Quick Revision - Must Do Problems
If short on time, solve only these. They cover ~90% of monotonic stack patterns.
| # | Problem | Pattern | Why It's Essential | Time to Solve |
|---|---|---|---|---|
| 1 | Next Greater Element I | Decreasing Stack | Canonical introduction — use HashMap to query results | 15 min |
| 3 | Daily Temperatures | Decreasing Stack | Most common interview form of the pattern | 10 min |
| 5 | Largest Rectangle in Histogram | Increasing Stack | Hardest form — width calculation on pop is the key trick | 25 min |
Practice Tips
How to Identify a Monotonic Stack Problem
- "For each element, find the next element that is greater/smaller"
- "How many days/steps until a warmer/larger value?"
- "Largest rectangle/area" with bars of varying heights
- "Span" — how far back can you go while condition holds?
- Answer for each element depends on elements to its right (or left in reverse pass)
Monotonic Stack vs. Other Techniques
| If you see... | Use... | Not... |
|---|---|---|
| Next greater/smaller for each element | Monotonic Stack | Brute force O(n²) scan |
| Largest rectangle bounded by array values | Monotonic Stack | Divide and conquer (harder to code) |
| Circular array "next greater" | Monotonic Stack (2 passes) | Prefix/suffix arrays |
| Running span with accumulated count | Monotonic Stack | Separate count array |
Interview Approach
- Decide direction: are you looking for the next greater (decreasing stack) or next smaller (increasing stack)?

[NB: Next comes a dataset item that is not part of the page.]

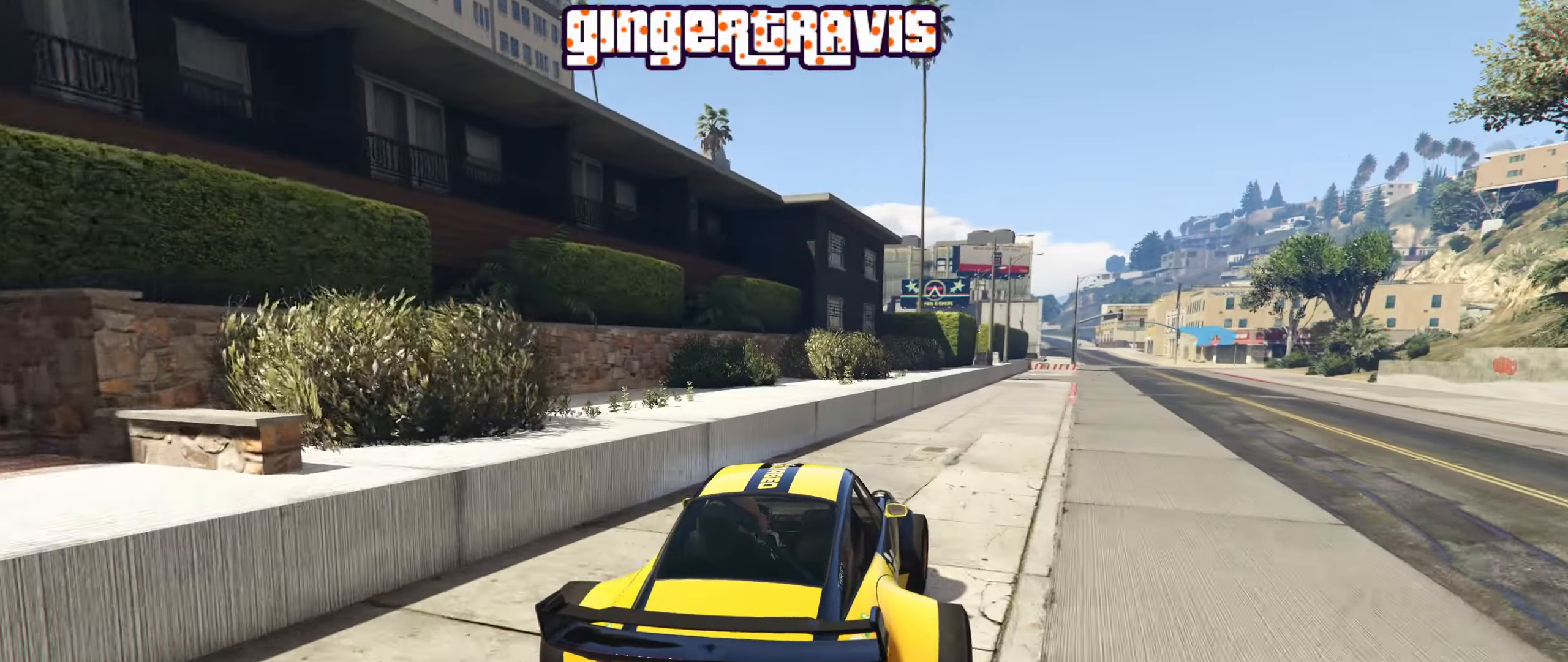
{"buttons": ["R2"], "left_stick": "center", "right_stick": "center", "events": [[183, "left_stick", "right"], [267, "left_stick", "center"]]}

- Store indices on the stack, not values — you need positions for distance and width calculations
- Write the pop condition: pop while
stack not empty AND nums[top] < current(decreasing) or> current(increasing) - Answer for the popped element goes into the result array at the popped index
- After the loop, any indices left on the stack have no answer — leave them at the default (usually -1 or 0)
2 Main Patterns
Pattern 1: Monotonic Decreasing Stack (Next Greater Element)
// Pop elements smaller than current — current is their "next greater"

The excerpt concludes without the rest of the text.